Kita semua pasti sepakat bahwa Tuhan adalah sesuatu yang sakral dan luhur, begitu pula dengan agama yang diturunkan-Nya. Melalui agama, Tuhan memanggil individu-individu untuk menaati ajaran-ajaran-Nya. Dengan memeluk suatu agama, seorang individu telah memaknai dirinya dengan sebuah konsep diri yang beragama.
Konsep beragama berada dalam benak. Namun hampir selalu kita temui cerminan konsep beragama dalam penampilan. Jilbab dan sorban yang dikenakan di dunia nyata tidak cukup mencitrakan religiusitas. Dalam era web 2.0, citra religiusitas ditampilkan melalui konten virtual: berbagi teks dalam sosial media, atau istilah populernya ‘update status Facebook’.

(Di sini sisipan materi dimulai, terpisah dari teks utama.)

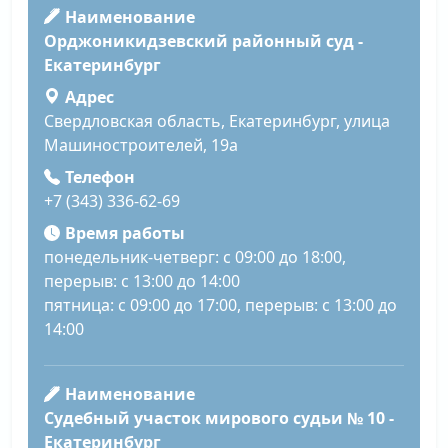
Наименование
Орджоникидзевский районный суд -
Екатеринбург
Адрес
Свердловская область, Екатеринбург, улица
Машиностроителей, 19а
Телефон
+7 (343) 336-62-69
Время работы
понедельник-четверг: с 09:00 до 18:00,
перерыв: с 13:00 до 14:00
пятница: с 09:00 до 17:00, перерыв: с 13:00 до
14:00
Наименование
Судебный участок мирового судьи № 10 -
Екатеринбург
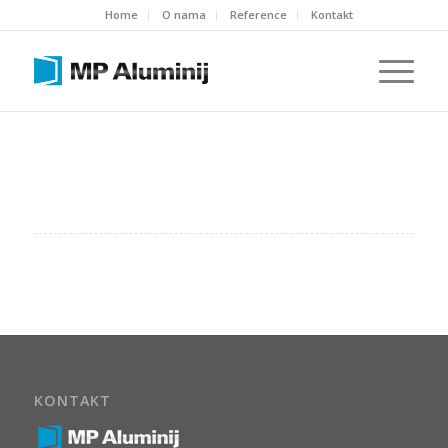
Home
O nama
Reference
Kontakt
KONTAKT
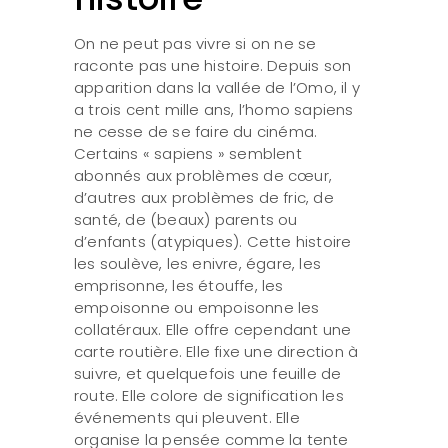
On ne peut pas vivre si on ne se
raconte pas une histoire. Depuis son
apparition dans la vallée de l’Omo, il y
a trois cent mille ans, l’homo sapiens
ne cesse de se faire du cinéma.
Certains « sapiens » semblent
abonnés aux problèmes de cœur,
d’autres aux problèmes de fric, de
santé, de (beaux) parents ou
d’enfants (atypiques). Cette histoire
les soulève, les enivre, égare, les
emprisonne, les étouffe, les
empoisonne ou empoisonne les
collatéraux. Elle offre cependant une
carte routière. Elle fixe une direction à
suivre, et quelquefois une feuille de
route. Elle colore de signification les
événements qui pleuvent. Elle
organise la pensée comme la tente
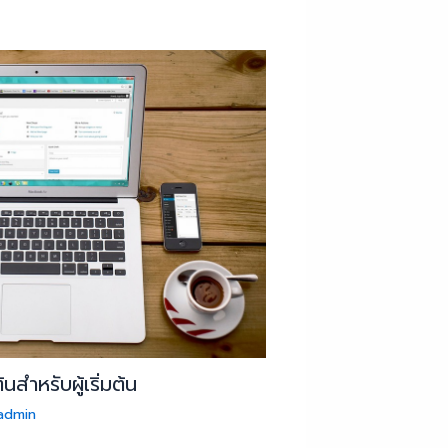
นสำหรับผู้เริ่มต้น
admin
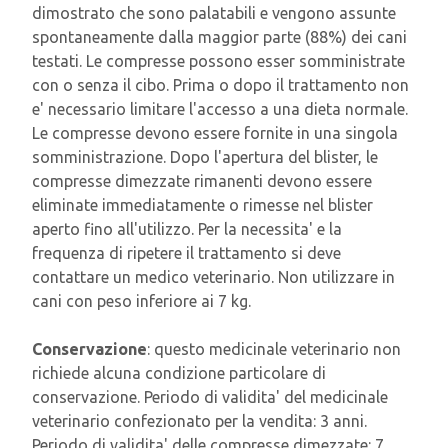
dimostrato che sono palatabili e vengono assunte
spontaneamente dalla maggior parte (88%) dei cani
testati. Le compresse possono esser somministrate
con o senza il cibo. Prima o dopo il trattamento non
e' necessario limitare l'accesso a una dieta normale.
Le compresse devono essere fornite in una singola
somministrazione. Dopo l'apertura del blister, le
compresse dimezzate rimanenti devono essere
eliminate immediatamente o rimesse nel blister
aperto fino all'utilizzo. Per la necessita' e la
frequenza di ripetere il trattamento si deve
contattare un medico veterinario. Non utilizzare in
cani con peso inferiore ai 7 kg.
Conservazione
: questo medicinale veterinario non
richiede alcuna condizione particolare di
conservazione. Periodo di validita' del medicinale
veterinario confezionato per la vendita: 3 anni.
Periodo di validita' delle compresse dimezzate: 7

Doa dalam jejaring sosial, seperti Facebook dan Twitter, seringkali kita temui. Apalah yang diharapkan dengan ‘mengumbar’ doa di jejaring sosial? Komentar yang turut ‘mengamini’, sehingga membantu agar doa segera dikabulkan? Padahal doa adalah komunikasi yang sangat pribadi antara tiap individu dengan Tuhannya.
Dengan ‘mengumbar’ doa di jejaring sosial, kita telah menarik Tuhan dalam keramaian virtual. Doa sebagai ritual keagamaan telah didesakralisasi, menanggalkannya dari ruang-ruang kesuciannya. Doa sebagai bentuk spiritualitas telah ditampilkan dalam bentuk yang artifisial sebagai pembentuk citra.